JoomlaLock.com All4Share.net

KALBİN CANLILIĞI NE İLE?

kalp canlılığı

Kalbin Canlılığı Ne İle? - Gönül Pınarından

Sayı : 114 - Haziran 2017

 

Kalbin Canlılığı Ne İle?

 

Hamd alemlerin Rabbi olan Allah’adır. İslam, Kur’an ve sünnetten dolayı hamd O’nadır. Öyle bir hamd ki açık-gizli tüm nimetlerine uygun ve Zatı’nın cömertliğine ve celalinin yüceliğine yakışır. Allah’ın salatı, Efendimiz Muhammed’e (sav) O’nun aline, ashabına ve kıyamete kadar onlara uyanlara olsun ve onlara çokça selam olsun.

Kalp canlı olmasa hayat olur mu? Maddi hayat için olduğu gibi manevi hayat için de kalp diri olmalı. Müslüman bir kalbin hayat bulmasının tek ilacı ise, peygamberlerin yolunu izlemek ve onların bize miras bıraktığı insanı kamillerin peşinden gitmektir; çünkü onlar, bu kalbin dirilmesi için gayret eden gerçek uzman doktorlardır.

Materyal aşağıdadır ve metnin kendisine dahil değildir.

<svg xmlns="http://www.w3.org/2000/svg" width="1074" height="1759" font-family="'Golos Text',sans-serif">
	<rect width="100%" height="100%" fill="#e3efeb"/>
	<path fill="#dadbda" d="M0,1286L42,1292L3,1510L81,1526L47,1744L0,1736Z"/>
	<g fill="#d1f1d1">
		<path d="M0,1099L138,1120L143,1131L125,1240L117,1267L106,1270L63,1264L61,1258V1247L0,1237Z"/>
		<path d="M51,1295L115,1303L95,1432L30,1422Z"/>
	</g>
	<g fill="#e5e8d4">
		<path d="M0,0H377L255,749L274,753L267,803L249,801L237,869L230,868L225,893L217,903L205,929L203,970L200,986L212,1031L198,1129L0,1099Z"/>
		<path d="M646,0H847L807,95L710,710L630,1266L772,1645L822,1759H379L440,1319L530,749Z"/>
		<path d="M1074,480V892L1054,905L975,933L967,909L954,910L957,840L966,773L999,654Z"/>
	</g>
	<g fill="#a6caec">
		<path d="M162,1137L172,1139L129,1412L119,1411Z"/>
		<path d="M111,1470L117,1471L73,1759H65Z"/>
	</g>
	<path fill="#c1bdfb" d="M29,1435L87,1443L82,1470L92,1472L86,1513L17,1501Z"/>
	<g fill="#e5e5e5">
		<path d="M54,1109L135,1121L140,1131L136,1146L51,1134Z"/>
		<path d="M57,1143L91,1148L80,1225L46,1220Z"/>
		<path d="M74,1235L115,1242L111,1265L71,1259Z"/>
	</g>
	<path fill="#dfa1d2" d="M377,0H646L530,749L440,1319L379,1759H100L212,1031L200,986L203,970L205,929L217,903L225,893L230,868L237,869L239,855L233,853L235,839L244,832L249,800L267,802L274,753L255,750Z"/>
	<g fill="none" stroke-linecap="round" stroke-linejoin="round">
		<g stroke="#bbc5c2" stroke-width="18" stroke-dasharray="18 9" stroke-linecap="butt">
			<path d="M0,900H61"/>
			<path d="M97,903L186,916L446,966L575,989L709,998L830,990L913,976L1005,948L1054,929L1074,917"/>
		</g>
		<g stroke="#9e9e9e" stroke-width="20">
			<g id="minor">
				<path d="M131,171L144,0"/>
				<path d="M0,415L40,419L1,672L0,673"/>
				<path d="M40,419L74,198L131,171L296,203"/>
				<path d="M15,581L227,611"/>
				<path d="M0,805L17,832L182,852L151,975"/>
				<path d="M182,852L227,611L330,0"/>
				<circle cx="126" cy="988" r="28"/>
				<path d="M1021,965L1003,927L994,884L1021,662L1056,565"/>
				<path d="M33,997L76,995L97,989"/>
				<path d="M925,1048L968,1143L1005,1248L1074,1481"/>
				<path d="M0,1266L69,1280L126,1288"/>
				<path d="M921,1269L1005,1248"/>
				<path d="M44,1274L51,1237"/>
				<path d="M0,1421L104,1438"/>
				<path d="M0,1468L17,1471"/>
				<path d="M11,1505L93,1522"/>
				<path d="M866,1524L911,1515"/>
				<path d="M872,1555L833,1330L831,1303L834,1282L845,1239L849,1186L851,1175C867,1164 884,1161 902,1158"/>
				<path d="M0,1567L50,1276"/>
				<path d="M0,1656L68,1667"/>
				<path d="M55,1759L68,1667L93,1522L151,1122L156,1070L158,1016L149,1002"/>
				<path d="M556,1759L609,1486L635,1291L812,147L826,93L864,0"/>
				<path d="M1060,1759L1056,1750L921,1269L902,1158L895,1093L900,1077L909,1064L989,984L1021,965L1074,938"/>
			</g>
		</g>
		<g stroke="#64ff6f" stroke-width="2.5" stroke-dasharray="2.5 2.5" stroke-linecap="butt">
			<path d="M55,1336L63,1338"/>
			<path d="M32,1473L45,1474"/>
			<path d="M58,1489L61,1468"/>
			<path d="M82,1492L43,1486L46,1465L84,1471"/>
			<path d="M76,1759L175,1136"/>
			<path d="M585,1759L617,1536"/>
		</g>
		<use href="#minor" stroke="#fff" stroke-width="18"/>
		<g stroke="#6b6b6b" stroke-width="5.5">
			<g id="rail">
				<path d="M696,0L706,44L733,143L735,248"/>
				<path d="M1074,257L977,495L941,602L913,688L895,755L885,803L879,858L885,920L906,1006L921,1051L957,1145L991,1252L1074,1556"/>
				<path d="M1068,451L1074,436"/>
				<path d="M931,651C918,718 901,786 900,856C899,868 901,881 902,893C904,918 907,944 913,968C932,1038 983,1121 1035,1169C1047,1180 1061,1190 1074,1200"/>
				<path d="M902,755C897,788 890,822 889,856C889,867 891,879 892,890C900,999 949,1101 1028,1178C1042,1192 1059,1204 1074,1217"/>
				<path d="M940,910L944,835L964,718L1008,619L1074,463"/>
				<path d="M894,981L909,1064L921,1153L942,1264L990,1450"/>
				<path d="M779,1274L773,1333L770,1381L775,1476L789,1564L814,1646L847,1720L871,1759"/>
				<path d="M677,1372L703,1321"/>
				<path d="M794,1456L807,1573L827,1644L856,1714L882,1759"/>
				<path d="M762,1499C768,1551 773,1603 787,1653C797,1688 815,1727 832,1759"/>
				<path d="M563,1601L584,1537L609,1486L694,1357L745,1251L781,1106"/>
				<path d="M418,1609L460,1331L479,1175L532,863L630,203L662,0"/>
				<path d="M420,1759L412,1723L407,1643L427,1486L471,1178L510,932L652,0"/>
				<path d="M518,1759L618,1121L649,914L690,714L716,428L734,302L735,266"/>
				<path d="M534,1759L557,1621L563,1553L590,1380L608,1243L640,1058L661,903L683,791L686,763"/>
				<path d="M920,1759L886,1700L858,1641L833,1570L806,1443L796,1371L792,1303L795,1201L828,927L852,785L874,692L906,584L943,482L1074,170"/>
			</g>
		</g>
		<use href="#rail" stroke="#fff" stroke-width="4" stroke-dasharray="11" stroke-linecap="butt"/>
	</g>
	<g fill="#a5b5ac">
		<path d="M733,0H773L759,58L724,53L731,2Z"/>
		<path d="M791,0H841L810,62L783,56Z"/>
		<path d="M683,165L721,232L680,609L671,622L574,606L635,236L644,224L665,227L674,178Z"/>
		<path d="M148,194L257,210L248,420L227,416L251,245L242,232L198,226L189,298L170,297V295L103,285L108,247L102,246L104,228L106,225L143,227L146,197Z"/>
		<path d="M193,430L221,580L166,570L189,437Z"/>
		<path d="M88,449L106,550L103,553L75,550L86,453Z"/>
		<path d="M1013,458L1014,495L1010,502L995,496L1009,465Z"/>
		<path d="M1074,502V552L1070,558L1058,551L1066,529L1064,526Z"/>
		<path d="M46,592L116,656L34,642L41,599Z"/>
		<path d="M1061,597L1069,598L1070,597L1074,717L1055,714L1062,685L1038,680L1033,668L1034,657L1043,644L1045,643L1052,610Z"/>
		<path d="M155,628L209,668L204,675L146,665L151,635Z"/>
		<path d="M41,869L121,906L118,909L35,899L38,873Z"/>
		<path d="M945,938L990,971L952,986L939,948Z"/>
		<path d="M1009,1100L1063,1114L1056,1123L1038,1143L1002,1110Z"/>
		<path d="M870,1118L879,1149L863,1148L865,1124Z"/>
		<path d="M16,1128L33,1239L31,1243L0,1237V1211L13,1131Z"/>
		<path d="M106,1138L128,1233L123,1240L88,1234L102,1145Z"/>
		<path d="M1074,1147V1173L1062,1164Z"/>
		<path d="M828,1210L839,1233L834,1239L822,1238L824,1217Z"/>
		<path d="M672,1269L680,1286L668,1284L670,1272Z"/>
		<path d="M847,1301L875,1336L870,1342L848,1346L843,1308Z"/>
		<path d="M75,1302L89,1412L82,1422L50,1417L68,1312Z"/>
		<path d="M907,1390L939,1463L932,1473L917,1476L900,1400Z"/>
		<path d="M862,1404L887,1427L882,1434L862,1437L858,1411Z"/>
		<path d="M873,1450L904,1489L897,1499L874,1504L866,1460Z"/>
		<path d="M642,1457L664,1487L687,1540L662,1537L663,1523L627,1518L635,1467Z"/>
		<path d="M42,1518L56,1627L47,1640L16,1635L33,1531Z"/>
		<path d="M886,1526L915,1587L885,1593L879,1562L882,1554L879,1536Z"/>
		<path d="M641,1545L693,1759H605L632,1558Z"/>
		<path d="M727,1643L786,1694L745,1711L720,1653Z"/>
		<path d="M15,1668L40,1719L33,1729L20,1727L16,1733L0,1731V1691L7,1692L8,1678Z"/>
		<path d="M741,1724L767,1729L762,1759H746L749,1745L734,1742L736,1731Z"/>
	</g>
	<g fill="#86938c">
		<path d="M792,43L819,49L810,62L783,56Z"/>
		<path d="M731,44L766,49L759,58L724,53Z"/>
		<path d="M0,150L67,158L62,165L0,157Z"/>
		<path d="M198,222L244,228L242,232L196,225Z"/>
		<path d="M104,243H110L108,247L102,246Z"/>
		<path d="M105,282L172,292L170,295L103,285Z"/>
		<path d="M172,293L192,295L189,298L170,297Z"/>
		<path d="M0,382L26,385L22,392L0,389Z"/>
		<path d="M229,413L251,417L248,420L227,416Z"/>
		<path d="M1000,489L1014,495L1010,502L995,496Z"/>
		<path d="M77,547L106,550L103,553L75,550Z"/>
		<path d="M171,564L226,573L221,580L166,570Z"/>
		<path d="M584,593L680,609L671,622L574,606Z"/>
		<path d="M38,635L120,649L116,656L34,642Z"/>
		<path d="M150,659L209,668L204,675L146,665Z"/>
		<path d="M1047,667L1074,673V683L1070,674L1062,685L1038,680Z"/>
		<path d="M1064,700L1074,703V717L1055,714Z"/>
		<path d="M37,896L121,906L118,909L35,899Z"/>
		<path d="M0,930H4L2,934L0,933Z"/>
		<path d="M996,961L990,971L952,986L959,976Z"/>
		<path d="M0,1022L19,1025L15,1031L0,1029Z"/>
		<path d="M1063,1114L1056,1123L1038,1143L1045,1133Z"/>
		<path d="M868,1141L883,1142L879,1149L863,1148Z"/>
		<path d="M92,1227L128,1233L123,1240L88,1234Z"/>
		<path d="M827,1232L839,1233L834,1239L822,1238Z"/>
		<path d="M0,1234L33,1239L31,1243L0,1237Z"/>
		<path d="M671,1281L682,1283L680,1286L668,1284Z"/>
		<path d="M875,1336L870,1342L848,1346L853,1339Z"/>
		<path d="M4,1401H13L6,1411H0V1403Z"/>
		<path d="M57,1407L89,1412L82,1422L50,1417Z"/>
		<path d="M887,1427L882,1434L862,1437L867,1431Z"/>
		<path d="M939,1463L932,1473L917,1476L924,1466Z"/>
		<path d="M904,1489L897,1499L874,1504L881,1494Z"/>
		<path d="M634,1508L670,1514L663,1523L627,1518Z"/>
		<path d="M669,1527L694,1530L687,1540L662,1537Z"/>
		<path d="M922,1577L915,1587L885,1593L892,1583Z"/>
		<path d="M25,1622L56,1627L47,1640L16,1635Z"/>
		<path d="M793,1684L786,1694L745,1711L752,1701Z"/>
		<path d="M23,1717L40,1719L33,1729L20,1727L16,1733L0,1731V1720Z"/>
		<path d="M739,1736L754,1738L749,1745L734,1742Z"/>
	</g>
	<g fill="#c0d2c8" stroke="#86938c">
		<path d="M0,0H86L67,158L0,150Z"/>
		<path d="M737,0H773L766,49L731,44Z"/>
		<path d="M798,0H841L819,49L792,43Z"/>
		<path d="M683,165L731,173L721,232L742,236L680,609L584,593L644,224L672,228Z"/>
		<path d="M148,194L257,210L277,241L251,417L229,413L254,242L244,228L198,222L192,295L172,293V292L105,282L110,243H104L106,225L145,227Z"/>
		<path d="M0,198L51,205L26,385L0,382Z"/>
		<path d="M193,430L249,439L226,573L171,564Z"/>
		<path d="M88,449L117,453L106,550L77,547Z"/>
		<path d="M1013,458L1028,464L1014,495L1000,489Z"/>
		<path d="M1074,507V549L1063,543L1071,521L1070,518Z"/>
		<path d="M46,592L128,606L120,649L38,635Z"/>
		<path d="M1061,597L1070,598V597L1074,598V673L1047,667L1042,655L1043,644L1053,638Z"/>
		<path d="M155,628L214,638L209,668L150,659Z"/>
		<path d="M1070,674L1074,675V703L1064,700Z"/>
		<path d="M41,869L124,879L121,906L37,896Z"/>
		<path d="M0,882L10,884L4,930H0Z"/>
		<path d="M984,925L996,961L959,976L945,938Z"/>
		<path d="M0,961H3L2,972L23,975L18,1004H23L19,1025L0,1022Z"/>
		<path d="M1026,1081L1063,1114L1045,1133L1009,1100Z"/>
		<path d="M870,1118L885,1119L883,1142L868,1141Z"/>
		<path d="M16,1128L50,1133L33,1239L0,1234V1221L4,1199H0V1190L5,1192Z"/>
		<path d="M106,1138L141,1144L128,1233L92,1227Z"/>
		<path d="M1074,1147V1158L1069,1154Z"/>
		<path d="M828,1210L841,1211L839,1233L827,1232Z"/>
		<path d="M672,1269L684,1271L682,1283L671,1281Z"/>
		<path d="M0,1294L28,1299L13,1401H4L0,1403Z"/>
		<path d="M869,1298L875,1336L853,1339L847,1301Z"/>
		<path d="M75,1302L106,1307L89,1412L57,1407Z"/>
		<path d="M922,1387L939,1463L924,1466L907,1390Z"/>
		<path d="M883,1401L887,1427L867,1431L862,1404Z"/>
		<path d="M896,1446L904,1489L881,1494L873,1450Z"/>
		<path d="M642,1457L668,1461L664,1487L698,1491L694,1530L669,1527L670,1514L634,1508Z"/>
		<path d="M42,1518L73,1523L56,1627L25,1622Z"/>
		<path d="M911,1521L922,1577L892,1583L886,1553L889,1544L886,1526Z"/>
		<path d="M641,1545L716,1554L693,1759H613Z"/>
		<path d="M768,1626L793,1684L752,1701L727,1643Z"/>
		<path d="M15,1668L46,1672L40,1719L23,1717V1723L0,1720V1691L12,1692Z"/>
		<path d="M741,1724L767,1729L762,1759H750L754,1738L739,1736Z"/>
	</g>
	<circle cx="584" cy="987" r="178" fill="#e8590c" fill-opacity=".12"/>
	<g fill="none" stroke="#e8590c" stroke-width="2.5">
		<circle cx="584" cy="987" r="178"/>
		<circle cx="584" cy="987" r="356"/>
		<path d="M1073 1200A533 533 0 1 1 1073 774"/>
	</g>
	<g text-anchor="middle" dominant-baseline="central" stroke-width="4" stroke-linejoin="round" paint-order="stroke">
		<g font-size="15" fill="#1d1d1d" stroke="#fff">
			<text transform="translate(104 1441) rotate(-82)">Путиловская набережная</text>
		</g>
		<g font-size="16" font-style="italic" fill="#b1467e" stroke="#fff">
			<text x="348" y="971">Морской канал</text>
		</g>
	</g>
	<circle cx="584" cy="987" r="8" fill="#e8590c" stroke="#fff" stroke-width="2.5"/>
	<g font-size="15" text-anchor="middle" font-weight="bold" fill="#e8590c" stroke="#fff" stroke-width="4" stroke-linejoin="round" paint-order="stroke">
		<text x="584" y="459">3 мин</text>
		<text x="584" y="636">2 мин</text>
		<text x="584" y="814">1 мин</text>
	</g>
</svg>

Kalbimizin canlı olması için önce sağlıklı olması lazımdır. Hastanın nasıl ağzının tadı olmazsa hasta kalp de hikmetten, nasihatten tad alamaz. İnsanın vücud merkezini ayakta tutan kalptir. İnsan belki hemen hissedemez fakat insanın kalbine yavaş yavaş giren gam, keder, üzüntü, kin ve nefret gibi virüsler kalbi zamanla sağlıksız hale getirir. Bu ise bedene yansır. Beden zamanla acı duymaya başlar. İşte o zaman kalbin bir manevi doktora ihtiyacı belirgin hale gelir. Doktorun teşhis ve reçetesine ihtiyacı vardır. 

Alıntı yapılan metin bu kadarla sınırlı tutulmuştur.